▸ TO-DO ITEM: Copy every line of text read from the items below word for word. Leave the pictures out of your answer.

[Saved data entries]
====

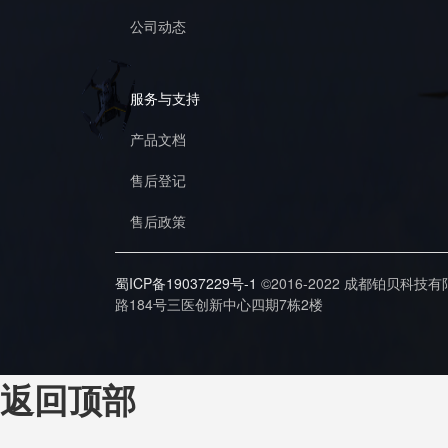
公司动态
服务与支持
产品文档
售后登记
售后政策
蜀ICP备19037229号-1
©2016-2022 成都铂贝科技
路184号三医创新中心四期7栋2楼
返回顶部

====

▸ RESPONSE AREA:
公司动态
服务与支持
产品文档
售后登记
售后政策
蜀ICP备19037229号-1
©2016-2022 成都铂贝科技
路184号三医创新中心四期7栋2楼
返回顶部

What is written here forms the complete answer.